Baden-Württemberg

Die weißschaligen Ammoniten von der Lias Dogger-Grenze von Heiningen und Umgebung

Im schwäbischen Opalinuston (unterster Brauner Jura) kann man mancherorts weißschalige Fossilien (z.B. Ammoniten) finden. Bekannt dafür war die ehem. Tongrube in Heiningen (bei Göppingen) die jedoch seit über 2 Jahrzehnten nicht mehr existiert. Das Gelände ist seit einigen Jahren komplett mit einem Industriegebiet überbaut.

Aber auch andererorts auf der schwäbischen Alb kann man solche Fossilien finden - auch in anderen Schichten als im untersten Dogger.

Angeregt durch einen aktuellen Fund bzw. die Diskussion im Forum zum Thema

"Schalenerhalten <> Steinkernerhaltung"
Siehe:
http://www.steinkern.de/forum/viewtopic.php?t=1007

hab ich mich kurzfristig zu diesem Beitrag entschlossen.

- Thomas B. –

DSCF0640.JPG
Typische "weisse Heininger"
Pachylytoceras torulosum aus der sog. Torulosum-Subzone (Oberstes Toarcium bzw. unterster Dogger Alpha). Durchm. des mittlereren Stückes ca. 5-6cm.
Diese Funde entstammen Kalkknollen bzw. Wohnkammern.
Sammlung E.Bernt





Enstehung der weißen Schale

Den besonderen Reiz insbes. der weißschaligen Ammoniten macht aus, dass diese unter der weißen "Oberschale" eine hauchdünne "Unterschale" besitzen, die opaleszieren kann.
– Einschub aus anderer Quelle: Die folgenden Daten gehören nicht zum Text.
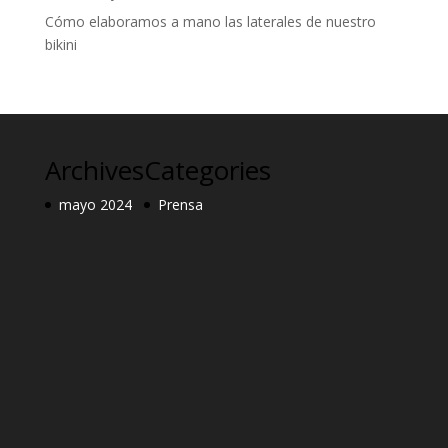
Cómo elaboramos a mano las laterales de nuestro
bikini
Archives
Categories
mayo 2024
Prensa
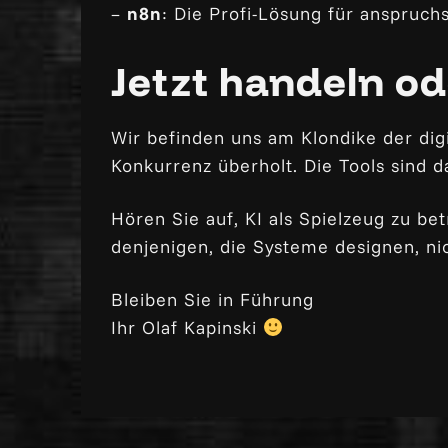
–
n8n
: Die Profi-Lösung für anspruch
Jetzt handeln o
Wir befinden uns am Klondike der dig
Konkurrenz überholt. Die Tools sind d
Hören Sie auf, KI als Spielzeug zu b
denjenigen, die Systeme designen, ni
Bleiben Sie in Führung
Ihr Olaf Kapinski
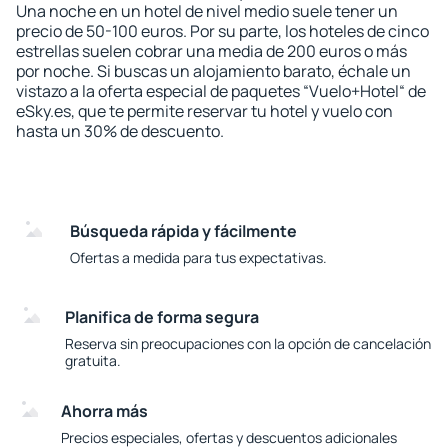
Una noche en un hotel de nivel medio suele tener un
precio de 50-100 euros. Por su parte, los hoteles de cinco
estrellas suelen cobrar una media de 200 euros o más
por noche. Si buscas un alojamiento barato, échale un
vistazo a la oferta especial de paquetes “Vuelo+Hotel“ de
eSky.es, que te permite reservar tu hotel y vuelo con
hasta un 30% de descuento.
Búsqueda rápida y fácilmente
Ofertas a medida para tus expectativas.
Planifica de forma segura
Reserva sin preocupaciones con la opción de cancelación
gratuita.
Ahorra más
Precios especiales, ofertas y descuentos adicionales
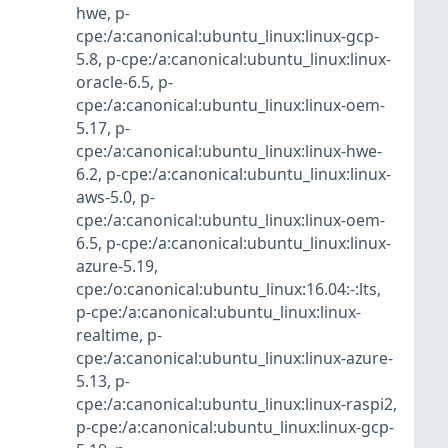
hwe
,
p-
cpe:/a:canonical:ubuntu_linux:linux-gcp-
5.8
,
p-cpe:/a:canonical:ubuntu_linux:linux-
oracle-6.5
,
p-
cpe:/a:canonical:ubuntu_linux:linux-oem-
5.17
,
p-
cpe:/a:canonical:ubuntu_linux:linux-hwe-
6.2
,
p-cpe:/a:canonical:ubuntu_linux:linux-
aws-5.0
,
p-
cpe:/a:canonical:ubuntu_linux:linux-oem-
6.5
,
p-cpe:/a:canonical:ubuntu_linux:linux-
azure-5.19
,
cpe:/o:canonical:ubuntu_linux:16.04:-:lts
,
p-cpe:/a:canonical:ubuntu_linux:linux-
realtime
,
p-
cpe:/a:canonical:ubuntu_linux:linux-azure-
5.13
,
p-
cpe:/a:canonical:ubuntu_linux:linux-raspi2
,
p-cpe:/a:canonical:ubuntu_linux:linux-gcp-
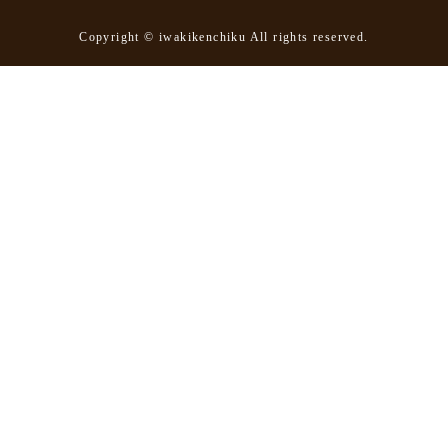
Copyright © iwakikenchiku All rights reserved.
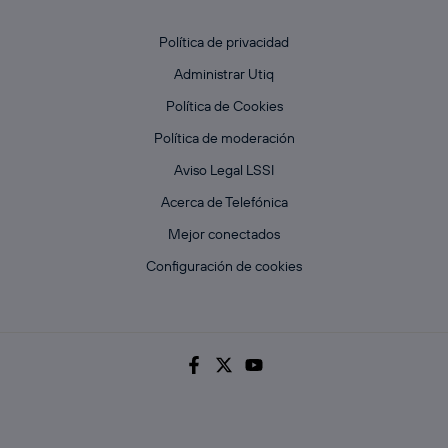
Política de privacidad
Administrar Utiq
Política de Cookies
Política de moderación
Aviso Legal LSSI
Acerca de Telefónica
Mejor conectados
Configuración de cookies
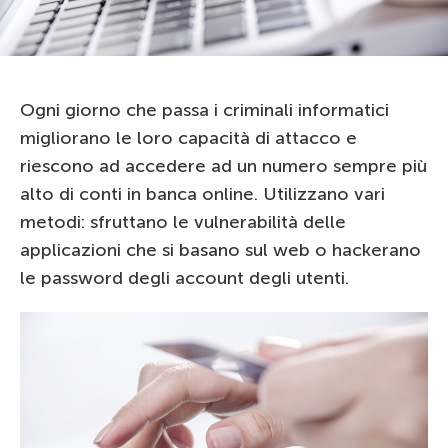
Ogni giorno che passa i criminali informatici
migliorano le loro capacità di attacco e
riescono ad accedere ad un numero sempre più
alto di conti in banca online. Utilizzano vari
metodi: sfruttano le vulnerabilità delle
applicazioni che si basano sul web o hackerano
le password degli account degli utenti.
Die weißen Fossilien sind in Ihrer mineralogischen Orginalbausubstanz (dem Aragonit) erhalten. Aragonit ist eine metastabile Form des Kalziumcarbonats.

Bei der weißen Schale handelt es sich also um die Orginalschale !


Mineralogisch hat sich die ursprüngliche Ammoniten Schale bei der Diagnese nicht umgewandelt - jedoch chemisch verändert.
Die organische Kittsubstanz der Schale (Konchilin) wurde weitestgehend aufgelöst.

Die Ammonitenschale besitzt – ähnlich wie die Nautiliden – eine äußere Prismenschicht aus Aragonitkörnchen die durch Konchilin zusammengehalten werden.

Danach folgt eine Perlmutschicht aus stapelförmig übereinanderliegenden Aragonitplättchen.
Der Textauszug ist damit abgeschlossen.